# Need to make an animation...LOL



## stinger608 (Oct 25, 2012)

In sorts. This is kind of nuts, but I have to build an animation using Scratch. 

This is a College assignment believe it or not. I am not trying to get anyone to do that or anything, I am just lost as to what the hell to make for the assignment. 

Shoot me some ideas on what you would like to see. It doesn't have to be real long or in depth, just a theme or subject that would be cool. 


Thanks in advance


----------



## 3870x2 (Oct 25, 2012)

That is interesting.  Scratch is a good idea for kids under 10 I guess.

Emulate an old stickdeath episode.


----------



## Fourstaff (Oct 25, 2012)

Gangnam style gogo!


----------



## Kreij (Oct 25, 2012)

Wiki said:
			
		

> The first version of Scratch was developed in 2006 by the *Lifelong Kindergarten group*



Did you research your college before you enrolled? 

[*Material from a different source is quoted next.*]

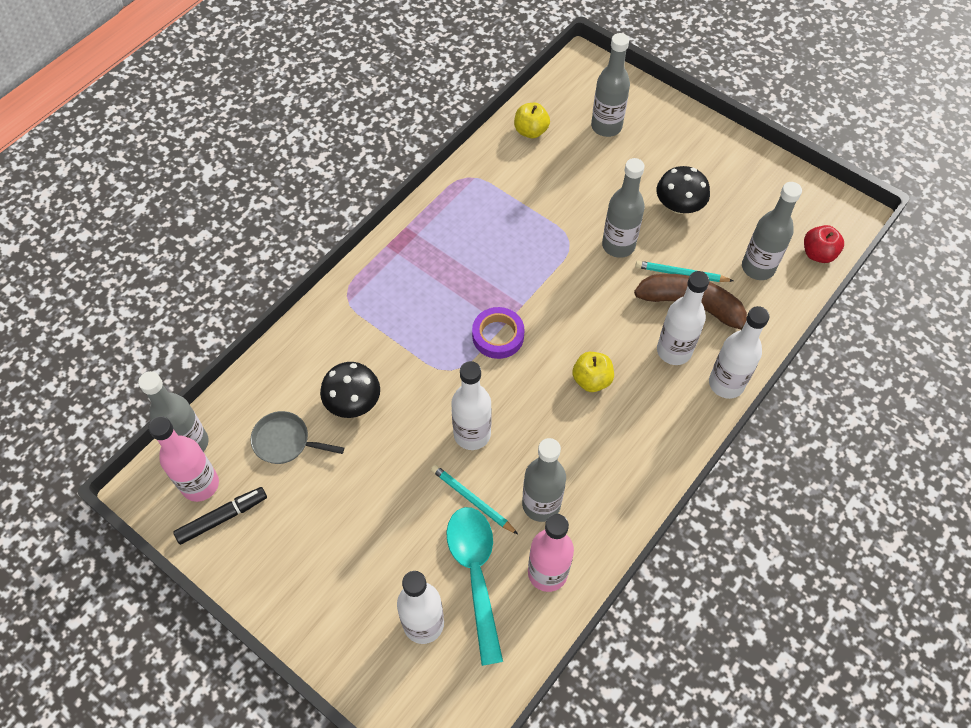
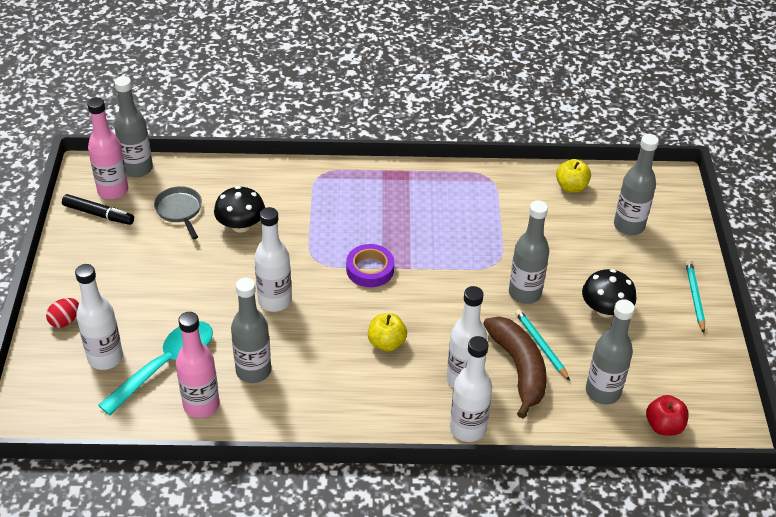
camera: 50 degrees right, 15 degrees down
(344, 634) = (65, 321): none -> red egg
(472, 500) = (222, 330): turquoise pencil -> turquoise pencil (694, 297)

Do a dancing Panda that gets killed by a shark with laser beams and then eaten by zombies.


----------



## Sasqui (Oct 25, 2012)

Kreij said:


> Do a dancing Panda that gets killed by a shark with laser beams and then eaten by zombies.



Yes, and please do post a link when your finished!


----------



## stinger608 (Oct 26, 2012)

Kreij said:


> Did you research your college before you enrolled?
> 
> Do a dancing Panda that gets killed by a shark with laser beams and then eaten by zombies.



 That is some funny shit Kreij!!!!! That might just be the ticket man. 

Research? Um yea, Harvard. Have no idea why they do that to be honest.


----------



## SaltyFish (Oct 26, 2012)

Fancy lightsaber battle.


----------



## stinger608 (Oct 26, 2012)

SaltyFish said:


> Fancy lightsaber battle.



 Now that would be pretty damn cool Salty!!!!!


----------